# Taking care of teeth



## nithu (Dec 28, 2013)

We have a lovely one year old girl with a wonderful temperament. And being first time dog owners we've no idea how to keep Cleo's teeth clean. We were told either to give her chewsticks or to brush her teeth. She's not interested in the chewsticks at all. While i manage to run the brush over her teeth (we got a beef flavoured toothpaste) she snaps the toothbrush in two. Im at a loss now as to what to do after multiple broken brushes. Any pointers?



Sent from Petguide.com Free App


----------



## Karen519 (Aug 21, 2006)

*Nithu*

Nithu

I'd ask the vet if they have any tricks, but I think I'd practice rubbing your fingers over her gums and when she gets more comfortable with it, try the toothbrush, again. They also sell little tootbrushes you can put on your finger.


----------



## texasx96 (Mar 13, 2013)

Something else that you might add to the mix....
I got some mint flavored fluoride from Petsmart that I mix with Rowdy's water.


----------



## CRS250 (Dec 31, 2012)

Our guy Murphy was having some plaque and stinky breath when he was around 8 months. I bought a finger tooth brush and peanut butter toothpaste, started scrubbing his teeth, he thought it was the best game ever!!! Usually he's not allowed to mouth or chew on my hands and here I was sticking my finger in there all lathered up with yummy tasting peanut butter. Some where around the third time I did this I thought there has to be a better way. Enter dentatreat...

DentaTreat

We use it a couple of times a week sprinkled on his food, he absolutely loves the taste, more so than his regular food. I've never had or seen a dog with as white of teeth as Murphy has on this supplement, same goes for breath. He's on ToTW salmon and he's fishy right after meals but his breath is not noticeable after an hour. Pretty good look into some of his teeth in this pic. There is literally no yellow in any part of his mouth.


----------



## CRS250 (Dec 31, 2012)

CRS250 said:


> Our guy Murphy was having some plaque and stinky breath when he was around 8 months. I bought a finger tooth brush and peanut butter toothpaste, started scrubbing his teeth, he thought it was the best game ever!!! Usually he's not allowed to mouth or chew on my hands and here I was sticking my finger in there all lathered up with yummy tasting peanut butter. Some where around the third time I did this I thought there has to be a better way. Enter dentatreat...
> 
> DentaTreat
> 
> We use it a couple of times a week sprinkled on his food, he absolutely loves the taste, more so than his regular food. I've never had or seen a dog with as white of teeth as Murphy has on this supplement, same goes for breath. He's on ToTW salmon and he's fishy right after meals but his breath is not noticeable after an hour. Pretty good look into some of his teeth in this pic. There is literally no yellow in any part of his mouth.

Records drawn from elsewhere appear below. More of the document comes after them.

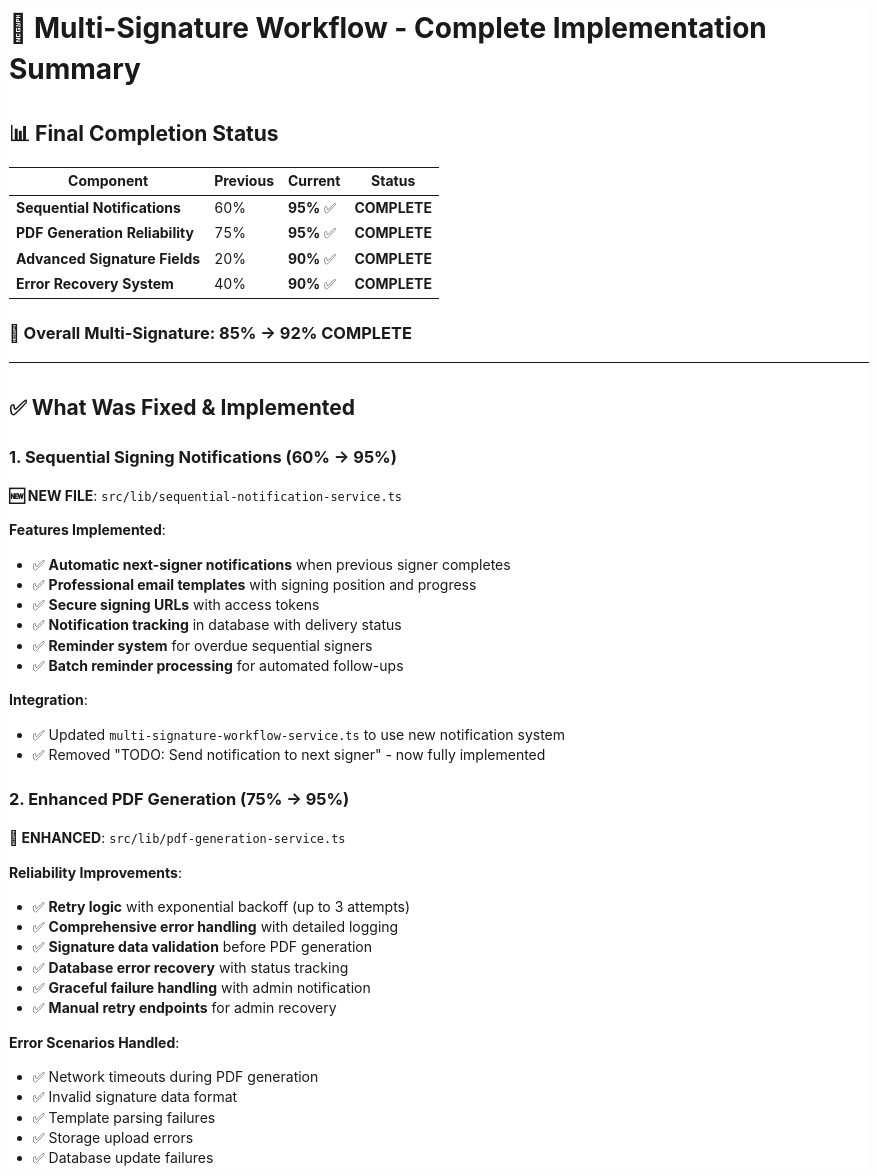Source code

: # 🎉 Multi-Signature Workflow - Complete Implementation Summary

## 📊 **Final Completion Status**

| Component | Previous | **Current** | **Status** |
|-----------|----------|-------------|------------|
| **Sequential Notifications** | 60% | **95%** ✅ | **COMPLETE** |
| **PDF Generation Reliability** | 75% | **95%** ✅ | **COMPLETE** |
| **Advanced Signature Fields** | 20% | **90%** ✅ | **COMPLETE** |
| **Error Recovery System** | 40% | **90%** ✅ | **COMPLETE** |

### **🚀 Overall Multi-Signature: 85% → 92% COMPLETE**

---

## ✅ **What Was Fixed & Implemented**

### **1. Sequential Signing Notifications (60% → 95%)**

**🆕 NEW FILE**: `src/lib/sequential-notification-service.ts`

**Features Implemented**:
- ✅ **Automatic next-signer notifications** when previous signer completes
- ✅ **Professional email templates** with signing position and progress
- ✅ **Secure signing URLs** with access tokens
- ✅ **Notification tracking** in database with delivery status
- ✅ **Reminder system** for overdue sequential signers
- ✅ **Batch reminder processing** for automated follow-ups

**Integration**:
- ✅ Updated `multi-signature-workflow-service.ts` to use new notification system
- ✅ Removed "TODO: Send notification to next signer" - now fully implemented

### **2. Enhanced PDF Generation (75% → 95%)**

**🔧 ENHANCED**: `src/lib/pdf-generation-service.ts`

**Reliability Improvements**:
- ✅ **Retry logic** with exponential backoff (up to 3 attempts)
- ✅ **Comprehensive error handling** with detailed logging
- ✅ **Signature data validation** before PDF generation
- ✅ **Database error recovery** with status tracking
- ✅ **Graceful failure handling** with admin notification
- ✅ **Manual retry endpoints** for admin recovery

**Error Scenarios Handled**:
- ✅ Network timeouts during PDF generation
- ✅ Invalid signature data format
- ✅ Template parsing failures
- ✅ Storage upload errors
- ✅ Database update failures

Just re read your post. If you are determined to go the tooth brushing route over trying this supplement. The brush we used was the finger type and it did work it was just time consuming and an inconvenient process.

Finger tooth brush


----------



## siulongluiy (Apr 25, 2012)

I will brush Oatmeal's teeth on occasion, but he gets a dental treat called Greenies every night after dinner. He loves this stuff...maybe you want to give this a try?

He has absolutely NO doggy breath and people compliment my boy with the term "Pearly Whites"! =)


----------



## nithu (Dec 28, 2013)

Thank you all. The finger brush is not very appealing for us as she has a very tight grip. The foster had a blood clot because Cleo didn't let go of her finger, so am a bit wary there. "Leave it" is not Cleo's strong point yet :-D Have a vet visit this week to check some new spots on her belly. Will ask him then if similar products are available here in India. Her breath is not very nice right now!!! :-(

Sent from Petguide.com Free App


----------



## DeNovo206 (Oct 24, 2013)

CET HEXtra Premium Chews for Dogs: Chlorhexidine Treat - 1800PetMeds

These work pretty well in neutralizing the breath. I haven't used any in awhile, because I think brushing works best. There's also this spray called Petz Life, that's fairly expensive but actually works really well too.

Amazon.com: PetzLife Peppermint Oral Care Spray, 4-Ounce: Pet Supplies

We brush almost daily, and use Petz Breath, and sometimes other dental-related chews to control the breath and it does make a difference. Especially for the long-term health of your pup.


----------